What needs to be done: Copy out the material in full. Leave every line as it is.

Data in this exercise:
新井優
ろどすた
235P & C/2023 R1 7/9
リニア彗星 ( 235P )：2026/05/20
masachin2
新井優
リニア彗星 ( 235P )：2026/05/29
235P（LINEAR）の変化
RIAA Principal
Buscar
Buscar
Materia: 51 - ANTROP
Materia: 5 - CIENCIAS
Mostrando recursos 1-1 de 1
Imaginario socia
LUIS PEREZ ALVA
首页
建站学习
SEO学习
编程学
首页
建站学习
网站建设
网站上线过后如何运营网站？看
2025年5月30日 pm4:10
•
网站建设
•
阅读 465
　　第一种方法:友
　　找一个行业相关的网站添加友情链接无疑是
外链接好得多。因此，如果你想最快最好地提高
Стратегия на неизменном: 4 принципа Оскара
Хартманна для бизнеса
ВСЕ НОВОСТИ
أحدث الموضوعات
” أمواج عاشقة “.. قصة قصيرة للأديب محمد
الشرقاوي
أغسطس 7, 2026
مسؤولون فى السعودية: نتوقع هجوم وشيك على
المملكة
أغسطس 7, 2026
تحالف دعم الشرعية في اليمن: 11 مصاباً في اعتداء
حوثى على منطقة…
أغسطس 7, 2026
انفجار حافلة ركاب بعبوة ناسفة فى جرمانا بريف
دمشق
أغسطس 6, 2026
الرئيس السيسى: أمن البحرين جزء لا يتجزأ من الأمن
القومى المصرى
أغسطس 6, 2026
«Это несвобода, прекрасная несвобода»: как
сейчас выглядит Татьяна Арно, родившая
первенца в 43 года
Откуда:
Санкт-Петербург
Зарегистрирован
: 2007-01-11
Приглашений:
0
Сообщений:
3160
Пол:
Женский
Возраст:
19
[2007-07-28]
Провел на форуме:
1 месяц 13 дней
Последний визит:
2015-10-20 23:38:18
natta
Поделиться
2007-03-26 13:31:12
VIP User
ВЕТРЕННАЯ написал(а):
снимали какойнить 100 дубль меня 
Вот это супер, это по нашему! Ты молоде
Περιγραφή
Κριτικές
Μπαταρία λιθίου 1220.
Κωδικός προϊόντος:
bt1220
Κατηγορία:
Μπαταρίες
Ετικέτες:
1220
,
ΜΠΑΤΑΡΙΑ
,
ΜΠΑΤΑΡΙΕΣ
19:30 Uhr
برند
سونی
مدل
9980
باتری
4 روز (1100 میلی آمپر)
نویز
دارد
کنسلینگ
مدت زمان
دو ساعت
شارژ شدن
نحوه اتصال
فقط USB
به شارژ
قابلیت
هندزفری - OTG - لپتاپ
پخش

Response box:
新井優
ろどすた
235P & C/2023 R1 7/9
リニア彗星 ( 235P )：2026/05/20
masachin2
新井優
リニア彗星 ( 235P )：2026/05/29
235P（LINEAR）の変化
RIAA Principal
Buscar
Buscar
Materia: 51 - ANTROP
Materia: 5 - CIENCIAS
Mostrando recursos 1-1 de 1
Imaginario socia
LUIS PEREZ ALVA
首页
建站学习
SEO学习
编程学
首页
建站学习
网站建设
网站上线过后如何运营网站？看
2025年5月30日 pm4:10
•
网站建设
•
阅读 465
　　第一种方法:友
　　找一个行业相关的网站添加友情链接无疑是
外链接好得多。因此，如果你想最快最好地提高
Стратегия на неизменном: 4 принципа Оскара
Хартманна для бизнеса
ВСЕ НОВОСТИ
أحدث الموضوعات
” أمواج عاشقة “.. قصة قصيرة للأديب محمد
الشرقاوي
أغسطس 7, 2026
مسؤولون فى السعودية: نتوقع هجوم وشيك على
المملكة
أغسطس 7, 2026
تحالف دعم الشرعية في اليمن: 11 مصاباً في اعتداء
حوثى على منطقة…
أغسطس 7, 2026
انفجار حافلة ركاب بعبوة ناسفة فى جرمانا بريف
دمشق
أغسطس 6, 2026
الرئيس السيسى: أمن البحرين جزء لا يتجزأ من الأمن
القومى المصرى
أغسطس 6, 2026
«Это несвобода, прекрасная несвобода»: как
сейчас выглядит Татьяна Арно, родившая
первенца в 43 года
Откуда:
Санкт-Петербург
Зарегистрирован
: 2007-01-11
Приглашений:
0
Сообщений:
3160
Пол:
Женский
Возраст:
19
[2007-07-28]
Провел на форуме:
1 месяц 13 дней
Последний визит:
2015-10-20 23:38:18
natta
Поделиться
2007-03-26 13:31:12
VIP User
ВЕТРЕННАЯ написал(а):
снимали какойнить 100 дубль меня 
Вот это супер, это по нашему! Ты молоде
Περιγραφή
Κριτικές
Μπαταρία λιθίου 1220.
Κωδικός προϊόντος:
bt1220
Κατηγορία:
Μπαταρίες
Ετικέτες:
1220
,
ΜΠΑΤΑΡΙΑ
,
ΜΠΑΤΑΡΙΕΣ
19:30 Uhr
برند
سونی
مدل
9980
باتری
4 روز (1100 میلی آمپر)
نویز
دارد
کنسلینگ
مدت زمان
دو ساعت
شارژ شدن
نحوه اتصال
فقط USB
به شارژ
قابلیت
هندزفری - OTG - لپتاپ
پخش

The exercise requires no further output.